Submodules can be a pain to debug

LitterCorp use a CI/CD pipeline to deploy the firmware for the Littertron 9000-F. The pipeline runs the tests, builds the firmware, and packages it for deployment. But the pipeline fails with a message about ‘invalid submodules’. You spend hours trying to figure out what’s wrong, only to discover that one submodule was cloned into place before being added as a submodule. Running git submodule add didn’t produce any errors, and the code is all up to date… But it turns out the code is actually being tracked by the outer project, not the submodule; the submodule is indeed invalid.

Always use git submodule add to add submodules to your project. If you’ve cloned a repo into place by mistake, remove it from the project and then re-add it as a submodule.

What about Git Subtrees?

Git subtrees merge the contents of an external repository directly into a subdirectory of your main repository. Unlike submodules, the external code becomes part of your repository’s history. To quote the highest-voted Stack Overflow answer on the subject:

submodule is link;

subtree is copy

Changes to subtree code are tracked within your main repository, not as references to another repository. This can make it easier to work with them, and it is still possible to push changes back to the source repository.
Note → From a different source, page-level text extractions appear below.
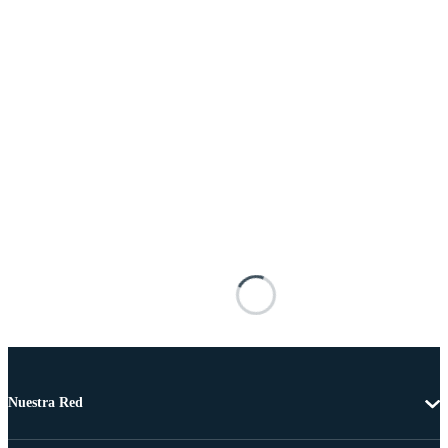
Nuestra Red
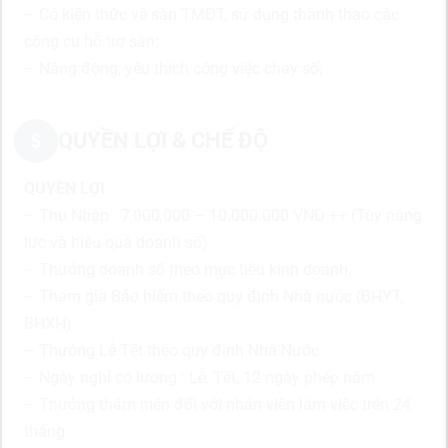
– Có kiến thức về sàn TMĐT, sử dụng thành thạo các
công cụ hỗ trợ sàn;
– Năng động, yêu thích công việc chạy số;
QUYỀN LỢI & CHẾ ĐỘ
QUYỀN LỢI
– Thu Nhập : 7,000,000 – 10.000.000 VNĐ ++ (Tùy năng
lực và hiệu quả doanh số)
– Thưởng doanh số theo mục tiêu kinh doanh.
– Tham gia Bảo hiểm theo quy định Nhà nước (BHYT,
BHXH)
– Thưởng Lễ Tết theo quy định Nhà Nước
– Ngày nghỉ có lương : Lễ, Tết, 12 ngày phép năm
– Thưởng thâm niên đối với nhân viên làm việc trên 24
tháng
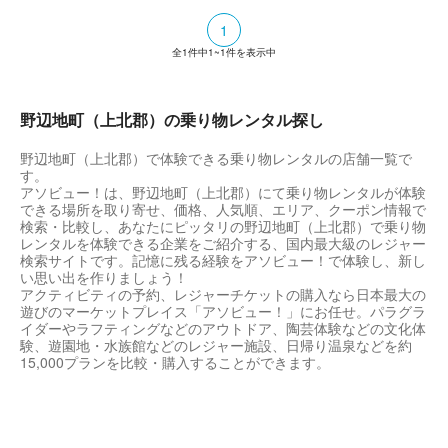
1
全
1
件中
1~1
件を表示中
野辺地町（上北郡）の乗り物レンタル探し
野辺地町（上北郡）で体験できる乗り物レンタルの店舗一覧で
す。
アソビュー！は、野辺地町（上北郡）にて乗り物レンタルが体験
できる場所を取り寄せ、価格、人気順、エリア、クーポン情報で
検索・比較し、あなたにピッタリの野辺地町（上北郡）で乗り物
レンタルを体験できる企業をご紹介する、国内最大級のレジャー
検索サイトです。記憶に残る経験をアソビュー！で体験し、新し
い思い出を作りましょう！
アクティビティの予約、レジャーチケットの購入なら日本最大の
遊びのマーケットプレイス「アソビュー！」にお任せ。パラグラ
イダーやラフティングなどのアウトドア、陶芸体験などの文化体
験、遊園地・水族館などのレジャー施設、日帰り温泉などを約
15,000プランを比較・購入することができます。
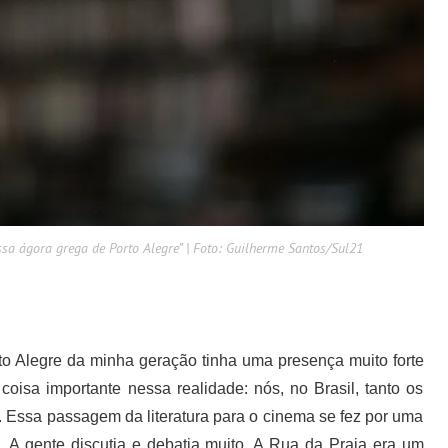
ssa ágora grega de Porto Alegre” | Foto: Guilherme Santos/Sul21
to Alegre da minha geração tinha uma presença muito forte
oisa importante nessa realidade: nós, no Brasil, tanto os
ra. Essa passagem da literatura para o cinema se fez por uma
. A gente discutia e debatia muito. A Rua da Praia era um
  • git subtree add --prefix=<path> <repository> <ref> Adds a subtree
  • git subtree pull --prefix=<path> <repository> <ref> Updates a subtree
  • git subtree push --prefix=<path> <repository> <branch> Pushes changes back to the original repository

<ref> can be a branch, tag, or commit hash.

So when would you use a subtree over a submodule? If you want to include a third-party library in your project and you intend to heavily customise it to that specific project, a subtree is a good choice. If you want to include a re-usable module that you might want to update independently of the current project, a submodule is the way to go.

TLDR

Adding submodules:

  • To add submodules to a project always use git submodule add rather than simply cloning the repo.
  • Submodules generally point to specific commits in the external repository, not branches.
  • To add a submodule that tracks a specific branch, use git submodule add -b <branch> <repository> <path>

Updating submodules:

  • To pull your codebase and any submodules at the same time, use git pull --recurse-submodules. This will discard any local changes.
  • To pull only submodules use git submodule update --remote. This will also discard any local changes.
  • To pull only submodules, keeping local changes use git submodule update --remote --merge. This command:
    • Fetches the latest commits from the submodule’s remote.
    • Merges those changes into your local submodule.
    • Updates the submodule pointer in your parent repo.